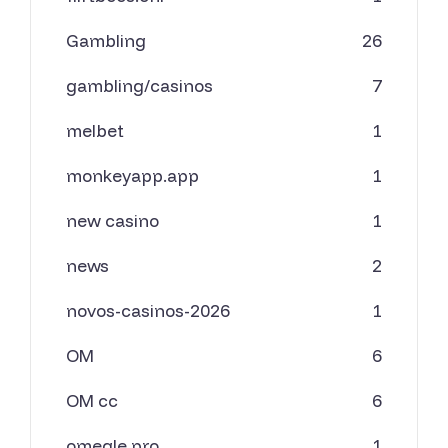
Gambling
26
gambling/casinos
7
melbet
1
monkeyapp.app
1
new casino
1
news
2
novos-casinos-2026
1
OM
6
OM cc
6
omegle.pro
1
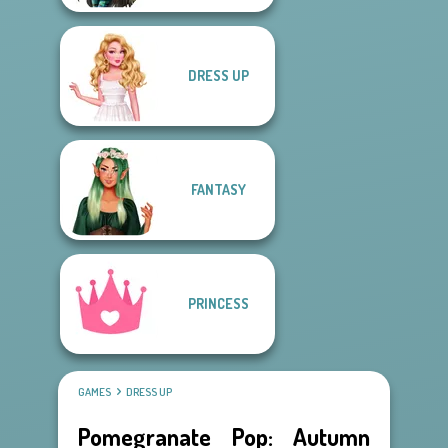
DRESS UP
FANTASY
PRINCESS
GAMES
DRESS UP
Pomegranate Pop: Autumn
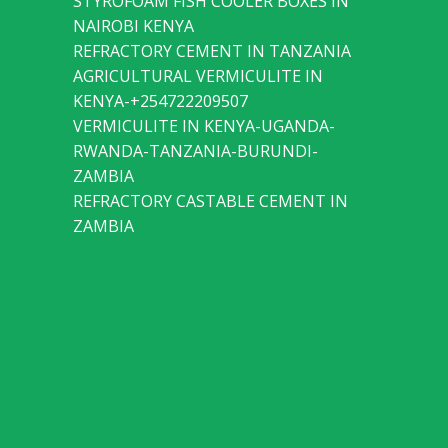
STYROFOAM FISH COOLER BOXES IN
NAIROBI KENYA
REFRACTORY CEMENT IN TANZANIA
AGRICULTURAL VERMICULITE IN
KENYA-+254722209507
VERMICULITE IN KENYA-UGANDA-
RWANDA-TANZANIA-BURUNDI-
ZAMBIA
REFRACTORY CASTABLE CEMENT IN
ZAMBIA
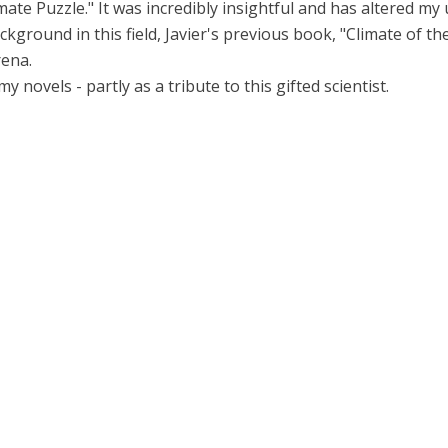
ate Puzzle." It was incredibly insightful and has altered my
ackground in this field, Javier's previous book, "Climate of t
rena.
 novels - partly as a tribute to this gifted scientist.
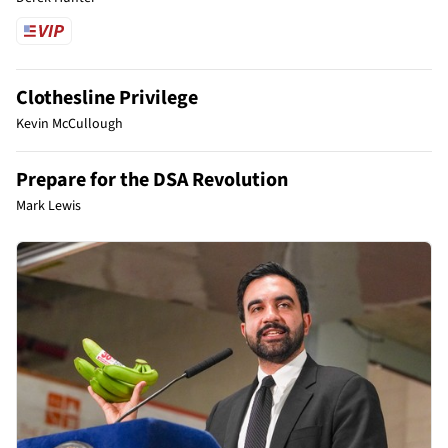
Clothesline Privilege
Kevin McCullough
Prepare for the DSA Revolution
Mark Lewis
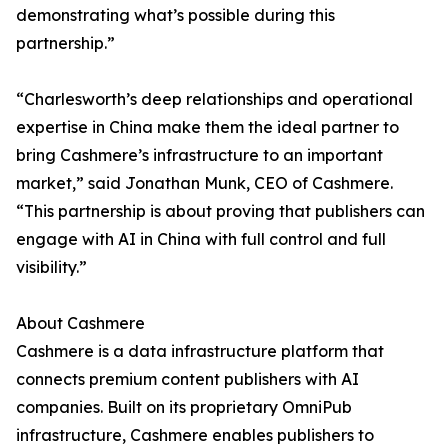
demonstrating what’s possible during this
partnership.”
“Charlesworth’s deep relationships and operational
expertise in China make them the ideal partner to
bring Cashmere’s infrastructure to an important
market,” said Jonathan Munk, CEO of Cashmere.
“This partnership is about proving that publishers can
engage with AI in China with full control and full
visibility.”
About Cashmere
Cashmere is a data infrastructure platform that
connects premium content publishers with AI
companies. Built on its proprietary OmniPub
infrastructure, Cashmere enables publishers to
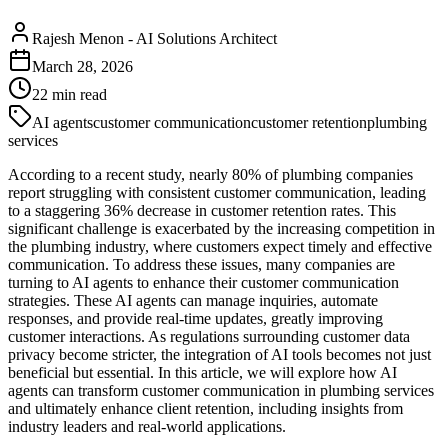
Rajesh Menon
-
AI Solutions Architect
March 28, 2026
22
min read
AI agents
customer communication
customer retention
plumbing
services
According to a recent study, nearly 80% of plumbing companies
report struggling with consistent customer communication, leading
to a staggering 36% decrease in customer retention rates. This
significant challenge is exacerbated by the increasing competition in
the plumbing industry, where customers expect timely and effective
communication. To address these issues, many companies are
turning to AI agents to enhance their customer communication
strategies. These AI agents can manage inquiries, automate
responses, and provide real-time updates, greatly improving
customer interactions. As regulations surrounding customer data
privacy become stricter, the integration of AI tools becomes not just
beneficial but essential. In this article, we will explore how AI
agents can transform customer communication in plumbing services
and ultimately enhance client retention, including insights from
industry leaders and real-world applications.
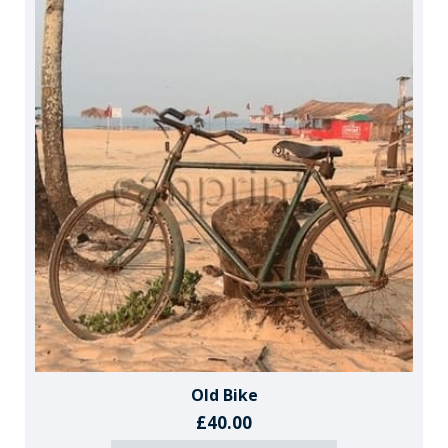
Old Bike
£40.00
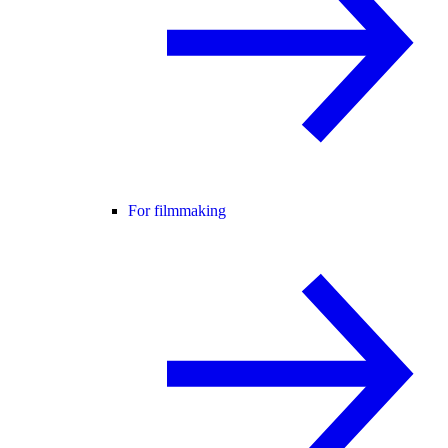
For filmmaking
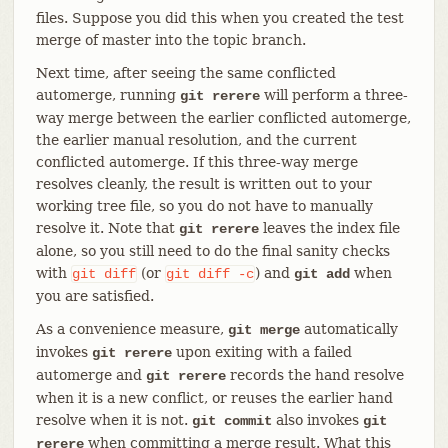
files. Suppose you did this when you created the test
merge of master into the topic branch.
Next time, after seeing the same conflicted
automerge, running
will perform a three-
git rerere
way merge between the earlier conflicted automerge,
the earlier manual resolution, and the current
conflicted automerge. If this three-way merge
resolves cleanly, the result is written out to your
working tree file, so you do not have to manually
resolve it. Note that
leaves the index file
git rerere
alone, so you still need to do the final sanity checks
with
(or
) and
when
git
diff
git
diff
-c
git add
you are satisfied.
As a convenience measure,
automatically
git merge
invokes
upon exiting with a failed
git rerere
automerge and
records the hand resolve
git rerere
when it is a new conflict, or reuses the earlier hand
resolve when it is not.
also invokes
git commit
git
when committing a merge result. What this
rerere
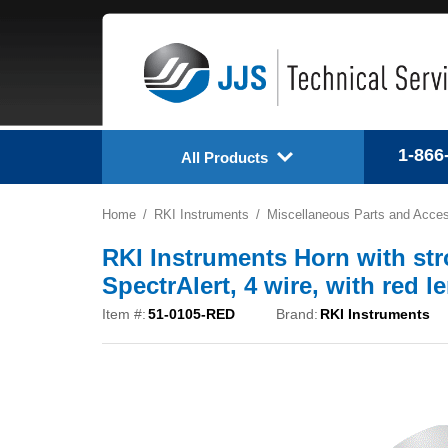
1-866
All Products
Home
RKI Instruments
Miscellaneous Parts and Acces
RKI Instruments Horn with str
SpectrAlert, 4 wire, with red 
Item #:
51-0105-RED
Brand:
RKI Instruments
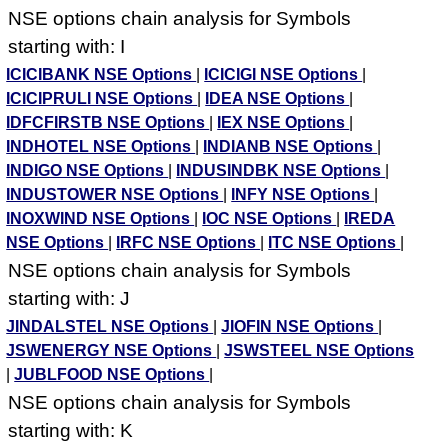
NSE options chain analysis for Symbols
starting with: I
ICICIBANK NSE Options
|
ICICIGI NSE Options
|
ICICIPRULI NSE Options
|
IDEA NSE Options
|
IDFCFIRSTB NSE Options
|
IEX NSE Options
|
INDHOTEL NSE Options
|
INDIANB NSE Options
|
INDIGO NSE Options
|
INDUSINDBK NSE Options
|
INDUSTOWER NSE Options
|
INFY NSE Options
|
INOXWIND NSE Options
|
IOC NSE Options
|
IREDA
NSE Options
|
IRFC NSE Options
|
ITC NSE Options
|
NSE options chain analysis for Symbols
starting with: J
JINDALSTEL NSE Options
|
JIOFIN NSE Options
|
JSWENERGY NSE Options
|
JSWSTEEL NSE Options
|
JUBLFOOD NSE Options
|
NSE options chain analysis for Symbols
starting with: K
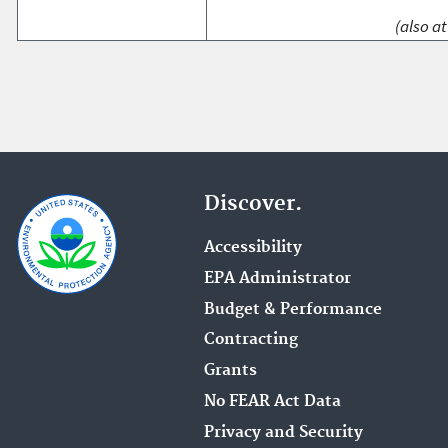
(also at
Discover.
Accessibility
EPA Administrator
Budget & Performance
Contracting
Grants
No FEAR Act Data
Privacy and Security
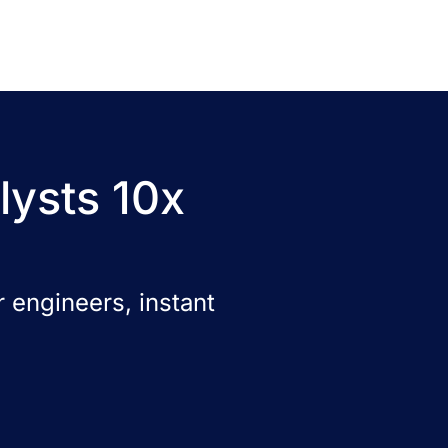
lysts 10x
 engineers, instant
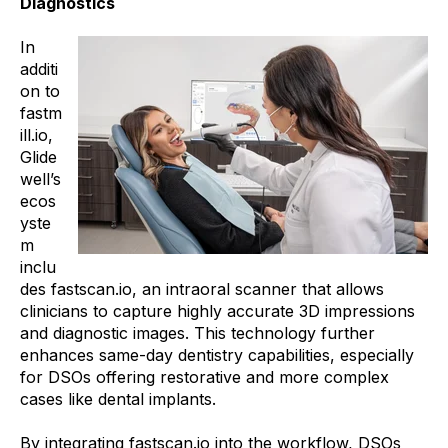
Diagnostics
In
additi
on to
fastm
ill.io,
Glide
well’s
ecos
yste
m
inclu
des fastscan.io, an intraoral scanner that allows
clinicians to capture highly accurate 3D impressions
and diagnostic images. This technology further
enhances same-day dentistry capabilities, especially
for DSOs offering restorative and more complex
cases like dental implants.
By integrating fastscan.io into the workflow, DSOs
* * * * * * *
* _To-do item_
Please copy each line of the records above in which the word "TANZANIA" can be found.

* _Output of the task_
REFRACTORY CEMENT IN TANZANIA
RWANDA-TANZANIA-BURUNDI-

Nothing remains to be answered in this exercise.